7. Significance, Implications, and Future Directions
The rigorous paper of discrete-bidding games has revealed both deep mathematical structure and significant practical implications:
- Discrete granularity—ubiquitous in real-world markets, computational systems, and cyber-physical mechanisms—induces sharp departures from classical (continuous) theory; equilibrium selection, welfare, determinacy, and strategy implementation all depend in subtle ways on the nature of the discretization.
- The existence of compact (linear-memory), budget-agnostic winning strategies aligns theoretical tractability with implementability, particularly in resource-constrained or high-stakes contexts (Avni et al., 2022, Avni et al., 30 Aug 2025).
- The sensitivity of thresholds and strategy structure to payment mechanism and local features (charging, tie-breaking) offers a flexible toolkit for mechanism design and automated synthesis with built-in guarantees.

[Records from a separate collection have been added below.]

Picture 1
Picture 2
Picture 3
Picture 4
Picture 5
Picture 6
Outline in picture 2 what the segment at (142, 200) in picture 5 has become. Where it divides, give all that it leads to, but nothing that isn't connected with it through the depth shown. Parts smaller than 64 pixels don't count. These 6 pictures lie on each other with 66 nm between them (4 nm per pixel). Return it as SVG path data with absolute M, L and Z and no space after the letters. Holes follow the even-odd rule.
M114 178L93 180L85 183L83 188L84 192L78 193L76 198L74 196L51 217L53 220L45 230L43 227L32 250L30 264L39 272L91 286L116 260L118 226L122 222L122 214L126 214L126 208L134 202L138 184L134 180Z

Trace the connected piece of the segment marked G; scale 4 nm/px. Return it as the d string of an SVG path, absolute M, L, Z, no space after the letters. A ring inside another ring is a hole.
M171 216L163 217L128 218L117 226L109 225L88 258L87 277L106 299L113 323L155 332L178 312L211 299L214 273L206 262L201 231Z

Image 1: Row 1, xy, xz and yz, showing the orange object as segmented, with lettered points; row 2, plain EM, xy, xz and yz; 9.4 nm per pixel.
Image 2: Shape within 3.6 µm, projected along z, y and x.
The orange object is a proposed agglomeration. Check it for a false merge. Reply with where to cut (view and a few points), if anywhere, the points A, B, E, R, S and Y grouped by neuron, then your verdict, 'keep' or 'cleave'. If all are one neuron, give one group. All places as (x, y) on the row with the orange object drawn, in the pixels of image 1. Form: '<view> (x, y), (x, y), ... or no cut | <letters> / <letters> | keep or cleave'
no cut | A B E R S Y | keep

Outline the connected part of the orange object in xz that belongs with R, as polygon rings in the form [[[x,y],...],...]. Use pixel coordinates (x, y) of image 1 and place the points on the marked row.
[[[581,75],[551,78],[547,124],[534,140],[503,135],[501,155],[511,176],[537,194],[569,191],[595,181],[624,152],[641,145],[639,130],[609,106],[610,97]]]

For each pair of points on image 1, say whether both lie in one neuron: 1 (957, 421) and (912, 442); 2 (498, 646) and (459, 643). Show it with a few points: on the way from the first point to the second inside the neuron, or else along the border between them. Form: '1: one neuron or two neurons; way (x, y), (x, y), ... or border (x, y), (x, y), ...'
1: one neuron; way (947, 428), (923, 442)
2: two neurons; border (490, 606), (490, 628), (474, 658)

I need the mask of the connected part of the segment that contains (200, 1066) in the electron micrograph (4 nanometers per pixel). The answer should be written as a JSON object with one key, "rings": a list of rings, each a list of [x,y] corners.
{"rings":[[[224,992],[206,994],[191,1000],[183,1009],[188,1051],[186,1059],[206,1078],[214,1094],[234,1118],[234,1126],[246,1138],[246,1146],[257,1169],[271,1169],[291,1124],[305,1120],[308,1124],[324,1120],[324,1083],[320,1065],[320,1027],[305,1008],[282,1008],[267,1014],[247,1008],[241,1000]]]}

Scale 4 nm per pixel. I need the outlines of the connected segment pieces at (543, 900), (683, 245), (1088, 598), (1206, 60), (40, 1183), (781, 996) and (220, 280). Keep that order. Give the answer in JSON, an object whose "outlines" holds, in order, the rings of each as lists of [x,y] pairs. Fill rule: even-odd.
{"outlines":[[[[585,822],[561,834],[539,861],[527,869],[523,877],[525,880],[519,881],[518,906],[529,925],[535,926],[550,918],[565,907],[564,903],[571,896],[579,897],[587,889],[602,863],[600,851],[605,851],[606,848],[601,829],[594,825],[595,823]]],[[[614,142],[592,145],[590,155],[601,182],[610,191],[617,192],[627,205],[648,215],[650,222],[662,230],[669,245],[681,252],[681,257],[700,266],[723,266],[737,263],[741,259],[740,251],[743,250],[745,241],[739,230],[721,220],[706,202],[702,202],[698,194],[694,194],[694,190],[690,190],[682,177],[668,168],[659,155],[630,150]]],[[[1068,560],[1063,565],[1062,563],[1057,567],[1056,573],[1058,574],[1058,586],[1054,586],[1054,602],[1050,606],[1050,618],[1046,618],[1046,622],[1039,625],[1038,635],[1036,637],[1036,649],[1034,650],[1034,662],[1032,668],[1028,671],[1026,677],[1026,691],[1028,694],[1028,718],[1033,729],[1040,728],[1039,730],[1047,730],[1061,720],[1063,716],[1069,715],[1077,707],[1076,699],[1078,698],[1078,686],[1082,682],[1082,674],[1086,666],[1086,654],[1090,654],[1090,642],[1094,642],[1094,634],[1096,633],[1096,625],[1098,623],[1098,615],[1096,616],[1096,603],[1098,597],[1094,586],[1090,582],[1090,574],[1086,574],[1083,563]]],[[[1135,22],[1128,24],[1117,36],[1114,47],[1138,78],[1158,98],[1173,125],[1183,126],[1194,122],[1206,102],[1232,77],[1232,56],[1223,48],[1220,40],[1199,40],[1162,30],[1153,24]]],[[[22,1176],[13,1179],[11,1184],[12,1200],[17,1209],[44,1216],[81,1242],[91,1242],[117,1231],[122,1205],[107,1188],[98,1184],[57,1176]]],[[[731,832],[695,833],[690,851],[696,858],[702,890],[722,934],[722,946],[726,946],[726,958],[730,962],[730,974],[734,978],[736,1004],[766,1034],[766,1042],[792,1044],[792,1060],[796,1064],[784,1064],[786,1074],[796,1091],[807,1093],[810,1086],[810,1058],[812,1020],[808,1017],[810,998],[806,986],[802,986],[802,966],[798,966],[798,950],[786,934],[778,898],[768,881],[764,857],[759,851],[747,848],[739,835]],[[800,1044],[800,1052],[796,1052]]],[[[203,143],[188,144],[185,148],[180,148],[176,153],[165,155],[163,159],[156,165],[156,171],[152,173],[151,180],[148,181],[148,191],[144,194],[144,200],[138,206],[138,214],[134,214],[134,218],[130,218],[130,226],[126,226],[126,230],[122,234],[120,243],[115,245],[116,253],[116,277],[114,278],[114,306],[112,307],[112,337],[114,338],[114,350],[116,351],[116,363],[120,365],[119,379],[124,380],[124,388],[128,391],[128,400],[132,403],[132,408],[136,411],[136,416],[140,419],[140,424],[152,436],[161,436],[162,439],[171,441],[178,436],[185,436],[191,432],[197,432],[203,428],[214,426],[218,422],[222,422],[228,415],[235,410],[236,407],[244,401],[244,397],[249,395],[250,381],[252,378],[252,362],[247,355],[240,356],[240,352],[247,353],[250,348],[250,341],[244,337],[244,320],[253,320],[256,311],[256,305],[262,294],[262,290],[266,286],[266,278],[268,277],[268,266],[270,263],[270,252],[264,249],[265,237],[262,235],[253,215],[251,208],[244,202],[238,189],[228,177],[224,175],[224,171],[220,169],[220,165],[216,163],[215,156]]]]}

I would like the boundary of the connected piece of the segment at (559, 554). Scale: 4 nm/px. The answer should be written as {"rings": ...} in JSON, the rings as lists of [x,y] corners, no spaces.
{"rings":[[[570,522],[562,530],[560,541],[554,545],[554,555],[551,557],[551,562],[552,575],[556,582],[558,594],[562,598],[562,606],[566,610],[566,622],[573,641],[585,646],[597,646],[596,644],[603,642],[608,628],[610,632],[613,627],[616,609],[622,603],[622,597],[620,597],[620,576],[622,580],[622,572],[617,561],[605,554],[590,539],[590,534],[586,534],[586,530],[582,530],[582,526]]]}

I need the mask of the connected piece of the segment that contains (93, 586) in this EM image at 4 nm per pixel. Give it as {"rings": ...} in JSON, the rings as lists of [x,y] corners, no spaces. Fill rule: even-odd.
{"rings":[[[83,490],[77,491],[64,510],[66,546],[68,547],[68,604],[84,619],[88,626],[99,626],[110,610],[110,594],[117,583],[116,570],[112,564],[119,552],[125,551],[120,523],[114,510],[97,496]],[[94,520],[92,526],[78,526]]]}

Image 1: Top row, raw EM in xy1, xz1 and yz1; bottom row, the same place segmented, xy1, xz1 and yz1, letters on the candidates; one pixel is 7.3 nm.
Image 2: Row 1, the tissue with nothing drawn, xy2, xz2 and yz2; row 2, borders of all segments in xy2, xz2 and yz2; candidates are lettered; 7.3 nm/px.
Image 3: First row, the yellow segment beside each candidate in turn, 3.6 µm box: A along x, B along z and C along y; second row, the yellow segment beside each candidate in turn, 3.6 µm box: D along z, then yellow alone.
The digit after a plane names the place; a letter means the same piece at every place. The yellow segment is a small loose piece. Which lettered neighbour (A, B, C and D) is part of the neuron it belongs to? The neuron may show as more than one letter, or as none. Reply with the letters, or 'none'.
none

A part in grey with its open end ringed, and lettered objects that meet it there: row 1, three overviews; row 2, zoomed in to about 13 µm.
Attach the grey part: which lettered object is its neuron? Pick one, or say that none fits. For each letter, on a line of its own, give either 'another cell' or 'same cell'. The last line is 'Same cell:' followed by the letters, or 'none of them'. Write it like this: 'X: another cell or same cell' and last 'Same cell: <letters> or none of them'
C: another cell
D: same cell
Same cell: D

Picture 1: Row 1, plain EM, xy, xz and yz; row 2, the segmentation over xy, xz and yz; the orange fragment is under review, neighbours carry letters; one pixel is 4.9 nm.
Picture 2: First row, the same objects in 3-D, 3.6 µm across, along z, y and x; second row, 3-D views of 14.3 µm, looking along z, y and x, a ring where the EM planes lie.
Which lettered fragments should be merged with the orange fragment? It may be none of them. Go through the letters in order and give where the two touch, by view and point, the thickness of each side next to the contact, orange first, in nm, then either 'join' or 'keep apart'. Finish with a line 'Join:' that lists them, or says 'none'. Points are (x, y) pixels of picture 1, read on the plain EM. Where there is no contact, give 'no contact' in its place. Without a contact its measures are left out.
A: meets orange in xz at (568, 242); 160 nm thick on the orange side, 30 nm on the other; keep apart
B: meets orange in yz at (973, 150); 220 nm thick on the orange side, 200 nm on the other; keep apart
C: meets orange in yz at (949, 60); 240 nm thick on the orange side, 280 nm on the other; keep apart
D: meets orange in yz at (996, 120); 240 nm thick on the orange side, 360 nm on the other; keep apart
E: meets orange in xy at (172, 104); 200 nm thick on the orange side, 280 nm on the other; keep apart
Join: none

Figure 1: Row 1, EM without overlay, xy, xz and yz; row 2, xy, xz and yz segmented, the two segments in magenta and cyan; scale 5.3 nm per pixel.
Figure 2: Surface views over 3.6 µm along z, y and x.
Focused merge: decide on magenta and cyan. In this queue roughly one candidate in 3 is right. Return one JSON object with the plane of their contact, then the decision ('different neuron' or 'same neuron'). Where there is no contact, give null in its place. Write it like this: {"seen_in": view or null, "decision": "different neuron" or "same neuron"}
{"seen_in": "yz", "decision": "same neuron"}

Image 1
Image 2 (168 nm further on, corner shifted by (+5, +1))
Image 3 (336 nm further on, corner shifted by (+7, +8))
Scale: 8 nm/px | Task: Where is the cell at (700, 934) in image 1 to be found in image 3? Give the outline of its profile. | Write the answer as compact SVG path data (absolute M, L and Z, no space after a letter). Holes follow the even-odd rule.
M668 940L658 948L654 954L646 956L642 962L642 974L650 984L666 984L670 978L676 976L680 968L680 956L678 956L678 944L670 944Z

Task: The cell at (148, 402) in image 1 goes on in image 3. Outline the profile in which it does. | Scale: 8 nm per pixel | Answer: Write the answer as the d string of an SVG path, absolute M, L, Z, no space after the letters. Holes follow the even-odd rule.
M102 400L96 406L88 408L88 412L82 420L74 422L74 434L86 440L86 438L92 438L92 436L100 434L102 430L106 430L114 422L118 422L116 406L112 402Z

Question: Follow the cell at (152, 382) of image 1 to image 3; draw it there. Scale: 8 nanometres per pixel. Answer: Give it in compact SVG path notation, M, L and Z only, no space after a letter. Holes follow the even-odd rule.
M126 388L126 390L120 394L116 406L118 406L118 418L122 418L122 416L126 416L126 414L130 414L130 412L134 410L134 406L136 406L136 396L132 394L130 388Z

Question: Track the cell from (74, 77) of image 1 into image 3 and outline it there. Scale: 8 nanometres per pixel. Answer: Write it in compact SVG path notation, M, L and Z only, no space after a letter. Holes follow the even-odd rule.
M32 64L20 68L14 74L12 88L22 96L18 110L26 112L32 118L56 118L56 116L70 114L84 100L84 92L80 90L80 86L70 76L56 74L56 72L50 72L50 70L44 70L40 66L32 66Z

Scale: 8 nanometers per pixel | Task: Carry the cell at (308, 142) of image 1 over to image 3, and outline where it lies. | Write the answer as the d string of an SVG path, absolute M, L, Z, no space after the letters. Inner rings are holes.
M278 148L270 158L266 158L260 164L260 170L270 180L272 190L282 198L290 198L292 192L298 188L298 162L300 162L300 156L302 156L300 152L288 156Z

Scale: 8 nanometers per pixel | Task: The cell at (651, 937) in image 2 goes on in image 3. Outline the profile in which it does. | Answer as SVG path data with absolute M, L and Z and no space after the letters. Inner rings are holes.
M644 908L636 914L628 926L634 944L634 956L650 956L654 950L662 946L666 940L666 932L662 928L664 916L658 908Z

- As new application domains—such as blockchain incentives, decentralized scheduling, and adaptive market protocols—continue to require fine-grained and robust strategic tools, the continued development of discrete-bidding game theory promises to remain both foundational and highly relevant.
- Open problems on structural invertibility, repair mechanisms, and algebraic properties suggest that combinatorial and algebraic game theory, economics, and formal verification will remain strongly interconnected through the lens of discrete bidding and auction mechanisms.
In summary, discrete-bidding games form a unifying and fertile framework for modeling, analyzing, and synthesizing adversarial and market interactions where resource granularity, strategic bidding, and dynamic control are primary features.